◆ WHAT NEEDS TO BE DONE: The records below are to be repeated exactly, and their pictures left out.
** Opening PROVIDED DATA block **
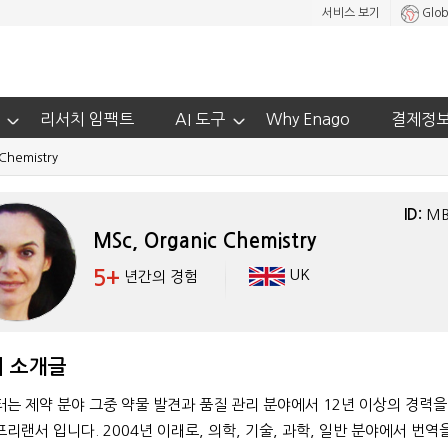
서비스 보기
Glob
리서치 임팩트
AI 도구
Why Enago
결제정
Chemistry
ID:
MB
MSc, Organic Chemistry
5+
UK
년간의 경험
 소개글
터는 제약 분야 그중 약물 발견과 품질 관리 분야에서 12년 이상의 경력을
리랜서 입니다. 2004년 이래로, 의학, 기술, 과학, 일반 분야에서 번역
** Closing PROVIDED DATA block **
◆ RESPONSE FOR THIS EXERCISE:
서비스 보기
Glob
리서치 임팩트
AI 도구
Why Enago
결제정
Chemistry
ID:
MB
MSc, Organic Chemistry
5+
UK
년간의 경험
 소개글
터는 제약 분야 그중 약물 발견과 품질 관리 분야에서 12년 이상의 경력을
리랜서 입니다. 2004년 이래로, 의학, 기술, 과학, 일반 분야에서 번역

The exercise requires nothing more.